* _Recorded information_

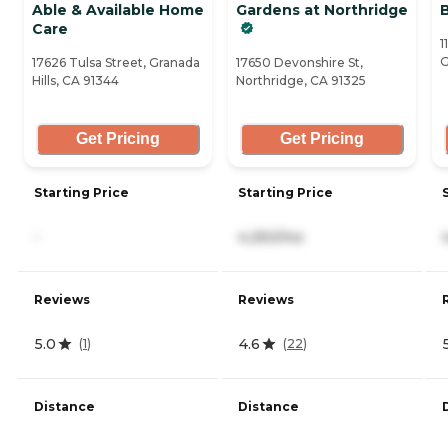
Able & Available Home
Gardens at Northridge
Care
1
G
17626 Tulsa Street, Granada
17650 Devonshire St,
Hills, CA 91344
Northridge, CA 91325
Get Pricing
Get Pricing
Starting Price
Starting Price
-
4,250/mo
Reviews
Reviews
5.0
4.6
(
1
)
(
22
)
Distance
Distance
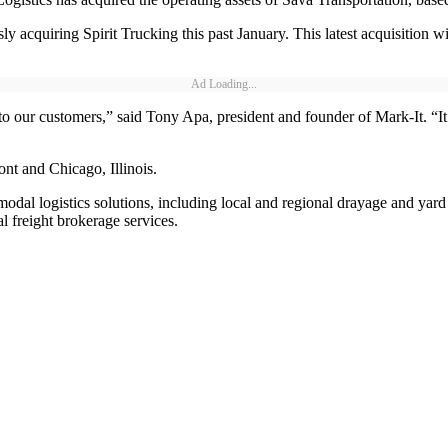
y acquiring Spirit Trucking this past January. This latest acquisition w
Ad Loading...
 to our customers,” said Tony Apa, president and founder of Mark-It. “It
ont and Chicago, Illinois.
modal logistics solutions, including local and regional drayage and yard 
 freight brokerage services.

* _Task prompt_
The required output is the exact run of lines from the one with "ont and Chicago, Illinois." through the final line of the entries.

* _Output_
ont and Chicago, Illinois.
modal logistics solutions, including local and regional drayage and yard 
 freight brokerage services.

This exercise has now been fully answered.